Back to running again. I’m due to do a half marathon in just over three weeks. Not sure if I’m up to it. Firstly, my hip is not entirely back to normal and, secondly, I haven’t done much running lately. Plan: go for a couple of longer runs next week and see how it feels.

Running, freezing at Beachy Head and drinking oolong tea. It’s life, innit!

Lorna at Beachy Head, Eastbourne. A beautiful part of the East Sussex coastline. High white chalk, undulating cliffs stretching for miles. When the weather’s good, the views are breathtaking. When it’s bad, you can’t see anything and it’s difficult to stand upstraight. Today, it was awful. Cold, very windy and everything wrapped in a thick mist. Only 162 metres above sea level and in early summer, it felt like Siberia.

The previous day I ran Eastbourne parkrun and I’m very grateful it didn’t incorporate a cliff top section. We just managed to get to the course in time following the satnav deciding to have a laugh at our expense and our determination to not miss our full English breakfast. Admittedly I didn’t eat as much as I would normally do but perhaps too much to comfortably run 35 minutes later. Miraculously no throwing up and not even nausea. I did a reasonable time, given the early breakfast and we found a much quicker way back to our B&B.

Eastbourne, the quintessential South coast sea side resort. A great many fine houses and mansion blocks, loads of hotels and B&Bs maintained to a high decorative standard (unlike a lot of down-at-heel English sea sides), a fine rebuilt pier and, surprisingly, beautiful light over the sea. I’d be very surprised if it wasn’t solidly Tory but you can’t have everything!
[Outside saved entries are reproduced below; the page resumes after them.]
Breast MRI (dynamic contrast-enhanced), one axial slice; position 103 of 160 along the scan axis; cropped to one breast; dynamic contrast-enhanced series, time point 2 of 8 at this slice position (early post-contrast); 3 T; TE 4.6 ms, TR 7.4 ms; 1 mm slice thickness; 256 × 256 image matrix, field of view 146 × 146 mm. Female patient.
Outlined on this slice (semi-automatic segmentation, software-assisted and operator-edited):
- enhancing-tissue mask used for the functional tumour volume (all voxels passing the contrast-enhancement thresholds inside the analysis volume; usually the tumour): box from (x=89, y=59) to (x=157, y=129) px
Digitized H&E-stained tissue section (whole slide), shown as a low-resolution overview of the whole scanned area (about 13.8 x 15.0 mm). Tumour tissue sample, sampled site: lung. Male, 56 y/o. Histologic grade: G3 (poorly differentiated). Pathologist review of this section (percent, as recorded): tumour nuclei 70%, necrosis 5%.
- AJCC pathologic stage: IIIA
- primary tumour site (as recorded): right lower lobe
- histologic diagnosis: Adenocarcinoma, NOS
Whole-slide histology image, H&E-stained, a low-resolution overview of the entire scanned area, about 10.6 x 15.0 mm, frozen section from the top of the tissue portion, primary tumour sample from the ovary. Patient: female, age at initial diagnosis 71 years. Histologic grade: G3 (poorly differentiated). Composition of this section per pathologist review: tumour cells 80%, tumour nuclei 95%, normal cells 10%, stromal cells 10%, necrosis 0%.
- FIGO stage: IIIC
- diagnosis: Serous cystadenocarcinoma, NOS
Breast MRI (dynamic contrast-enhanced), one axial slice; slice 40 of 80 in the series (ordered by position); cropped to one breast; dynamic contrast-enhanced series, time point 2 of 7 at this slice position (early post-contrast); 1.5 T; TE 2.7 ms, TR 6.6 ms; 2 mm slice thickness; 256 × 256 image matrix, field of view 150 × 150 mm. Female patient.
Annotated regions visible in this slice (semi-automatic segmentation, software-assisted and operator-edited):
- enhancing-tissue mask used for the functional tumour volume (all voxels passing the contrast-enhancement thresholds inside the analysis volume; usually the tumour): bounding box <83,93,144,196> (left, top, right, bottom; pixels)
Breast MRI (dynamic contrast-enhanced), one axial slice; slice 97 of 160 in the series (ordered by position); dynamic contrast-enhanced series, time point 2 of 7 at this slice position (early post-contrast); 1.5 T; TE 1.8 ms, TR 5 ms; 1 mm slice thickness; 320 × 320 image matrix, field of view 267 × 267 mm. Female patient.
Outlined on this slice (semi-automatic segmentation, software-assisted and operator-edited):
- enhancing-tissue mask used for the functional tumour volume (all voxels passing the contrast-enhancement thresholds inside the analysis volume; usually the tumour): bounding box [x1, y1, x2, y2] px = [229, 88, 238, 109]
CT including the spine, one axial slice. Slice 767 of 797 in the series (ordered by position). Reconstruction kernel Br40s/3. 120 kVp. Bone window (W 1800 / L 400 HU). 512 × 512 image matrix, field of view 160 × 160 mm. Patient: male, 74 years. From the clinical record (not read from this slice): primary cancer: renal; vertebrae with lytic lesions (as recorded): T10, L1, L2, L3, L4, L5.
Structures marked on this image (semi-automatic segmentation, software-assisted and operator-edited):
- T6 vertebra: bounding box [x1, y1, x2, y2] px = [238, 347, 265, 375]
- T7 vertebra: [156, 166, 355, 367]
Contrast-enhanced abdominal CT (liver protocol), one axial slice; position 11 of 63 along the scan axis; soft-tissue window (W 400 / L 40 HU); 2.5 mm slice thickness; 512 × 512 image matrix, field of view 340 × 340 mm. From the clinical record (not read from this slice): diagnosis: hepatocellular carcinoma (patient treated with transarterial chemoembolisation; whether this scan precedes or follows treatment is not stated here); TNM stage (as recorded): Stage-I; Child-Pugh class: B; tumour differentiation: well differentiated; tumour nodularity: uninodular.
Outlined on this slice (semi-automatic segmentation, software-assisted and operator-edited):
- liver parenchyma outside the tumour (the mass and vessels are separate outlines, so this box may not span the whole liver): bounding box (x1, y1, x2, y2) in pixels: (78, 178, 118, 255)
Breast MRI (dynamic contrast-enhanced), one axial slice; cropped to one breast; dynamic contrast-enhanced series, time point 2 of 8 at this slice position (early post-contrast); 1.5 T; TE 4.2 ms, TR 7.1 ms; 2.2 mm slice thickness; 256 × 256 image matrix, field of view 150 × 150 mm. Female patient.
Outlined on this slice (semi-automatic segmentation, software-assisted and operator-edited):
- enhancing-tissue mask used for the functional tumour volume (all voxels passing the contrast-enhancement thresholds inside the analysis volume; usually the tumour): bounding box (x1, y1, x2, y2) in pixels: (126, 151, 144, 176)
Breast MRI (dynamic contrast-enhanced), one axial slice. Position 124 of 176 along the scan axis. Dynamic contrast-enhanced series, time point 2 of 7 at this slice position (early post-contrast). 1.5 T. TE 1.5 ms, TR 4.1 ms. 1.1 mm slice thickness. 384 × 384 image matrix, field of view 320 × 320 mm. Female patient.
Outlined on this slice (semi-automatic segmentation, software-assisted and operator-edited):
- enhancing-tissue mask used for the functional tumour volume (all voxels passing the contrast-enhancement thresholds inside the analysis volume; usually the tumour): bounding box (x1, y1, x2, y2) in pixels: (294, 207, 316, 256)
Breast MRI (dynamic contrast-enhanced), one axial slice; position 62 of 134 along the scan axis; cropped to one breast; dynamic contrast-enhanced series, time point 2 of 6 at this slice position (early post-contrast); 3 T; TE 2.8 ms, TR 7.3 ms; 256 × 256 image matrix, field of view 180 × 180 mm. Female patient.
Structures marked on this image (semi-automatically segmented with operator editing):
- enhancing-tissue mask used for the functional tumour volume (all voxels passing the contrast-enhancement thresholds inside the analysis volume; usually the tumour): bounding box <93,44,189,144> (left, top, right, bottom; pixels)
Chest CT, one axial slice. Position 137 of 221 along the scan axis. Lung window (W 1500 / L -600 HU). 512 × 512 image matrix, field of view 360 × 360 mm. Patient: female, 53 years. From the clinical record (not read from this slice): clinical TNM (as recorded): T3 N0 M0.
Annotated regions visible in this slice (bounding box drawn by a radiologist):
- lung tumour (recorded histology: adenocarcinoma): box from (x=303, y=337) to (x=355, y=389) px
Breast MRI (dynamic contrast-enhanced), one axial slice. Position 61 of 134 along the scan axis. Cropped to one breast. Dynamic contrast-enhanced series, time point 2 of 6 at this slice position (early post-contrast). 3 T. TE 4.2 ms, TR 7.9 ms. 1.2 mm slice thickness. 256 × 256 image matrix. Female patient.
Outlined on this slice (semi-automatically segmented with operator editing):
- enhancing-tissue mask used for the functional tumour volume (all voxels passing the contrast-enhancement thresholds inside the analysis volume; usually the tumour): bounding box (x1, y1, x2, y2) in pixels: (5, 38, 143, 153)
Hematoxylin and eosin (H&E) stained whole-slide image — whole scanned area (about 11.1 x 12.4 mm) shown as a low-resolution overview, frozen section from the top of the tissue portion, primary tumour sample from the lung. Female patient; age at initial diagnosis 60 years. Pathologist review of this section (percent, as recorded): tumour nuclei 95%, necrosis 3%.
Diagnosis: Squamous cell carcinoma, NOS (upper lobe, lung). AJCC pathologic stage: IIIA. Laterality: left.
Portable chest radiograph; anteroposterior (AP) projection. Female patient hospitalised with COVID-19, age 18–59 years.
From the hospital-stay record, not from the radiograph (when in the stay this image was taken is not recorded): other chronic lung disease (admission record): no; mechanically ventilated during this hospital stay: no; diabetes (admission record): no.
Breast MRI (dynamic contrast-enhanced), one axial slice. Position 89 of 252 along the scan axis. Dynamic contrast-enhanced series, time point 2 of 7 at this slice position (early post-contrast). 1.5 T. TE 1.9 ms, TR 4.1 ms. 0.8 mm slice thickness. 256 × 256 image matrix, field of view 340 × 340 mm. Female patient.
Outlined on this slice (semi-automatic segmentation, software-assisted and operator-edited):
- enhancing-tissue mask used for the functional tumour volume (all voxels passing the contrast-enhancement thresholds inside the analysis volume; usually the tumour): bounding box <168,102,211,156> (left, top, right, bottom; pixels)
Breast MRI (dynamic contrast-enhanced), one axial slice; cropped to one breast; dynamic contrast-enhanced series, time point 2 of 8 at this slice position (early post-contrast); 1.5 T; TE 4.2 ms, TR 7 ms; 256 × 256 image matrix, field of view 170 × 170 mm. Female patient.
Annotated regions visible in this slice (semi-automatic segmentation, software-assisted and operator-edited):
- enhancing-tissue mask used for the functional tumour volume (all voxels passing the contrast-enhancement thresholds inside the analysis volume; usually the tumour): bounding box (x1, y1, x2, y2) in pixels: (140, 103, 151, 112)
The previous weekend I ran a 10k in 30c. I didn’t go crazy and stopped for a long drink at 6k. Last 1.5k bit of a struggle but manageable.

The good news? I’ve turned into a tea buff (is this archaic language? does anyone use the word archaic anymore? I drank oolong at Tate Britain (we saw Queer British Art 1861-1967) and I drink lapsang souchong most days. Of course no-one I know has got the slightest interest in tea, least of all lapsang which smells and tastes like a bonfire Delicious.

Jeremy seems to be going from strength to strength (relatively) at the moment. Nice Mirror headline today, MAY GIVES £1B BRIBE TO CRACKPOTS referring to the Tory alliance with the DUP to shore up her evil Tory government.